Workflow for quick look of papers from pubmed “similar or cited by”

Download the citation/similar articles in csv format from pubmed

Check the number of lines in the file

wc -l file.csv

See the names of columns of the file

csvcut -n file.csv

Create an output for a quick visual check with title and doi, most recent first

Option 1: for the output in terminal, comma separated

cat file.csv |csvsort -r -c 7 | csvcut -c 2,11 -l

Option 2: for the output in terminal, a bit more nice (?)

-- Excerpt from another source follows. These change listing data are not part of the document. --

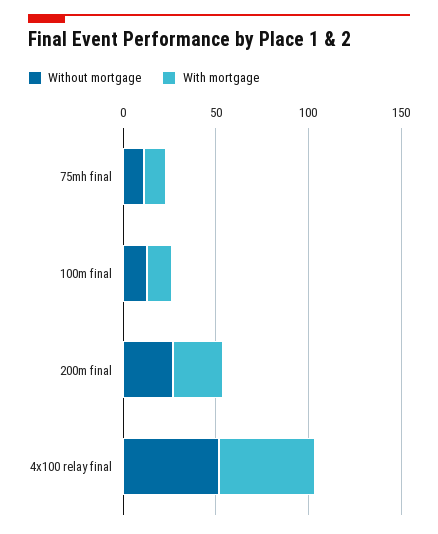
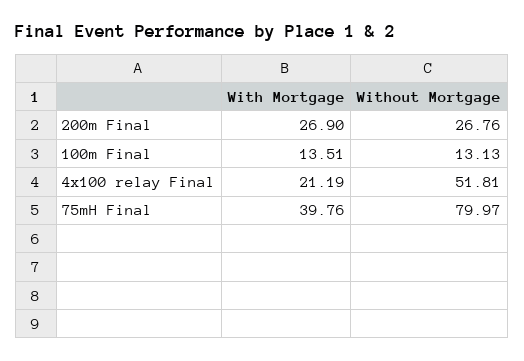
  {
    "Without mortgage": {
-     "75mh final": 10,
+     "75mh final": 79.97,
      "100m final": 13.13,
      "200m final": 26.76,
      "4x100 relay final": 51.81
    },
    "With mortgage": {
-     "75mh final": 10,
+     "75mh final": 39.76,
      "100m final": 13.51,
      "200m final": 26.9,
-     "4x100 relay final": 50
+     "4x100 relay final": 21.19
    }
  }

cat file.csv |csvsort -r -c 7 | csvcut -c 2,11 -l | csvlook

Option 3: create a table using pandoc in landscape format

cat file.csv | csvsort -r -c 7 | csvcut -c 2,11 -l | csvlook | pandoc --variable geometry:"landscape, margin=1in" -o table_landscape.pdf

Option 4: create a table using pandoc in default (portrait) format

cat file.csv | csvsort -r -c 7 | csvcut -c 2,11 -l | csvlook | pandoc -o table_portrait.pdf

Outputs:

1. Articles count

2. Column names

3. Table in terminal (Option 1)

3. Table in terminal (Option 2)

3. Table in pdf landscape (Option 3)

3. Table in pdf portrait (Option 4)

TROUBLESHOOTING

The tutorial is very good

1. Set the correct encoding

When parsing the csv files from pubmed, some characters are not recognized by default => proper encoding need to be set

UnicodeEncodeError: ‘charmap’ codec can’t encode character ‘\u0144’ in position 110: character maps to <undefined>

Solution:
Set the encoding variable for csvkit in the current terminal, would be used by shell for all other commands.

export PYTHONUTF8=1